• ACTIVITY: Should any entry hold a picture, omit that picture and copy the rest of the entry exactly.

• MATERIAL PROVIDED:
^^^^^^^^
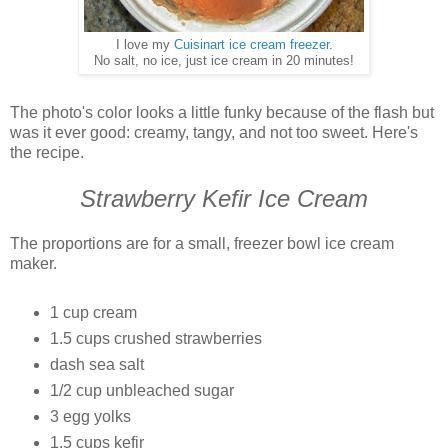
I love my
Cuisinart ice cream freezer.
No salt, no ice, just ice cream in 20 minutes!
The photo's color looks a little funky because of the flash but
was it ever good: creamy, tangy, and not too sweet. Here's
the recipe.
Strawberry Kefir Ice Cream
The proportions are for a small, freezer bowl ice cream
maker.
1 cup cream
1.5 cups crushed strawberries
dash sea salt
1/2 cup unbleached sugar
3 egg yolks
1.5 cups kefir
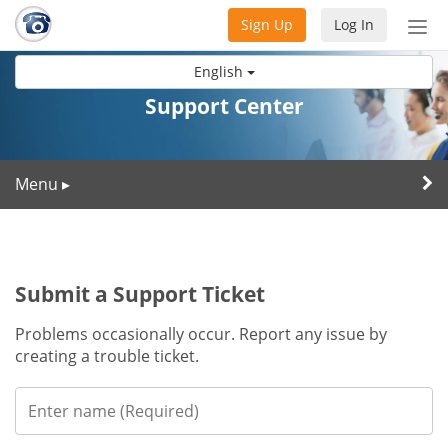
Sign Up
Log In
Tog
nav
English
Support Center
Menu
▸
Submit a Support Ticket
Problems occasionally occur. Report any issue by
creating a trouble ticket.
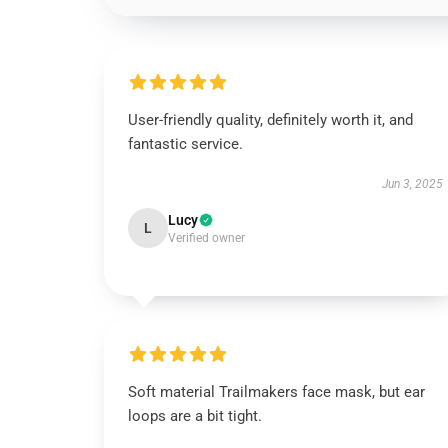
User-friendly quality, definitely worth it, and
fantastic service.
Jun 3, 2025
Lucy
L
Verified owner
Soft material Trailmakers face mask, but ear
loops are a bit tight.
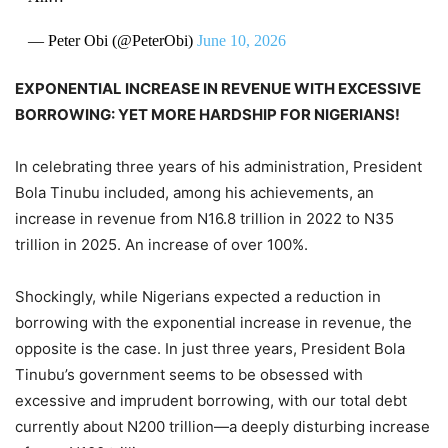
— Peter Obi (@PeterObi)
June 10, 2026
EXPONENTIAL INCREASE IN REVENUE WITH EXCESSIVE
BORROWING: YET MORE HARDSHIP FOR NIGERIANS!
In celebrating three years of his administration, President
Bola Tinubu included, among his achievements, an
increase in revenue from N16.8 trillion in 2022 to N35
trillion in 2025. An increase of over 100%.
Shockingly, while Nigerians expected a reduction in
borrowing with the exponential increase in revenue, the
opposite is the case. In just three years, President Bola
Tinubu’s government seems to be obsessed with
excessive and imprudent borrowing, with our total debt
currently about N200 trillion—a deeply disturbing increase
^^^^^^^^
• ANSWER TO THIS TASK:
I love my
Cuisinart ice cream freezer.
No salt, no ice, just ice cream in 20 minutes!
The photo's color looks a little funky because of the flash but
was it ever good: creamy, tangy, and not too sweet. Here's
the recipe.
Strawberry Kefir Ice Cream
The proportions are for a small, freezer bowl ice cream
maker.
1 cup cream
1.5 cups crushed strawberries
dash sea salt
1/2 cup unbleached sugar
3 egg yolks
1.5 cups kefir
Sign Up
Log In
Tog
nav
English
Support Center
Menu
▸
Submit a Support Ticket
Problems occasionally occur. Report any issue by
creating a trouble ticket.
User-friendly quality, definitely worth it, and
fantastic service.
Jun 3, 2025
Lucy
L
Verified owner
Soft material Trailmakers face mask, but ear
loops are a bit tight.
— Peter Obi (@PeterObi)
June 10, 2026
EXPONENTIAL INCREASE IN REVENUE WITH EXCESSIVE
BORROWING: YET MORE HARDSHIP FOR NIGERIANS!
In celebrating three years of his administration, President
Bola Tinubu included, among his achievements, an
increase in revenue from N16.8 trillion in 2022 to N35
trillion in 2025. An increase of over 100%.
Shockingly, while Nigerians expected a reduction in
borrowing with the exponential increase in revenue, the
opposite is the case. In just three years, President Bola
Tinubu’s government seems to be obsessed with
excessive and imprudent borrowing, with our total debt
currently about N200 trillion—a deeply disturbing increase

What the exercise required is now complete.